GM Bankruptcy Over, GM Lite Emerges

Surprisingly few bloggers of the bloggers I read are writing about GM’s emergence from bankruptcy in a mere 40 days through a rather unorthodox process.  The background:


General Motors completed an unusually quick exit from bankruptcy protection on Friday with ambitions of making money and building cars people are eager to buy. Once the world’s largest and most powerful automaker, new GM is now leaner, cleansed of massive debt and burdensome contracts that would have sunk it without federal loans.


After a six-week trip through bankruptcy, the “new” General Motors was born Friday owned by the government and free of tens of billions in debt and shed of unaffordable brands, dealerships and plants.

The sale of the valuable assets of the old company to the new GM was completed Friday morning.


The new company retains the Chevrolet, Cadillac, GMC and Buick brands, along with most of its overseas operations.

GM also keeps about 3,600 of its 6,000 U.S. dealerships and most of its plants. But 14 U.S. plants will be closed, and the company will eliminate about 20,000 of its 88,000 U.S. employees by the end of the year as it continues to cut costs.

While the new company goes forward outside of bankruptcy, much of its debt and many of the assets it shed in the process remain in bankruptcy. It will take about two to three years for an entity known as Motors Liquidation Co. (GMGMQ) to liquidate under court supervision.


“It’s just beginning. It’s nowhere near over,” said Keith Crain, the publisher and editorial director of Automotive News, an industry trade publication. Speaking on WJR-AM in Detroit, Mr. Crain said, “They’re going to need hard work, a lot of smarts, and they’re going to need good luck.”

Extracted records:
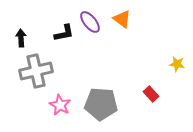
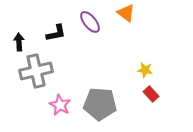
orange triangle: moved 4 px right, 6 px up
black L-shape: moved 8 px left
black arrow: moved 2 px left, 4 px down
yellow star: moved 32 px left, 6 px down
gray pentagon: moved 1 px left
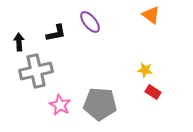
orange triangle: moved 25 px right, 2 px down
red rectangle: moved 2 px right, 2 px up; rotated 14 degrees counterclockwise
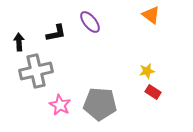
yellow star: moved 2 px right, 1 px down; rotated 21 degrees counterclockwise
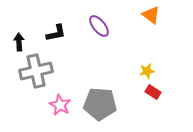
purple ellipse: moved 9 px right, 4 px down
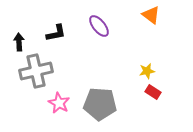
pink star: moved 1 px left, 2 px up
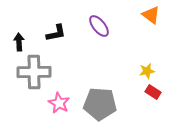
gray cross: moved 2 px left, 1 px down; rotated 12 degrees clockwise
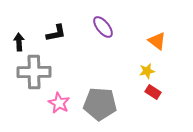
orange triangle: moved 6 px right, 26 px down
purple ellipse: moved 4 px right, 1 px down
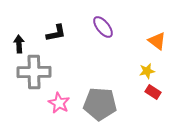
black arrow: moved 2 px down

TASK LIST:
(A) In the post on GM's bankruptcy exit, how many U.S. dealerships does the new GM keep?
(B) Pick up the post on GM's bankruptcy exit from its last sentence and keep writing.
The data above stands apart from the post on GM's bankruptcy exit.

ANSWERS PROVIDED:
(A) About 3,600 of its 6,000 U.S. dealerships.

(B)
G.M.’s goal, said the chief executive, Fritz Henderson, is to design, build and sell the best vehicles in the world, something that the company had forgotten.

“We deeply appreciate the support we’ve received during this historic transformation and will work hard to repay the trust and the money that so many have invested in G.M.,” Mr. Henderson said hours after the company closed the sale of its good assets to a new, government-backed carmaker.

While Friday marked the first day of the new G.M., many unanswered questions remain, including the government’s role at the company.  The federal government will hold nearly 61 percent of the new company — now called the General Motors Company — with the Canadian government, a health care trust for the United Automobile Workers union and bondholders owning the balance. By the end of the year, the government will have poured $50 billion of taxpayer money into the automaker.

[…]Senior administration officials have promised that they will not micromanage the company, despite being the majority owner and having already picked new directors, including G.M.’s new chairman, Edward E. Whitacre Jr.

The administration hopes to take the new G.M. public again next year.

CNN’s report that the bad assets will continue to go through something akin to the traditional bankruptcy process is encouraging news that I hadn’t seen elsewhere.  The idea that a massive corporation could simply sell its “good” assets to itself while leaving its debt entirely behind struck me as outrageous.  It remains to be seen what its creditors get; they’re certainly entitled to something.

Rolfe Winter makes the most obvious point:

Remember when everyone was saying that if GM filed for bankruptcy the world would end?  It didn’t.  Yeah they got lots of government help, but they were still able to divest billions of old liabilities.  So why don’t we remove the bailout facilities benefiting banks and busted homeowners and force them through the bankruptcy process?

Especially if it’s the new, pain-free bankruptcy that doesn’t ruin your credit for  seven years.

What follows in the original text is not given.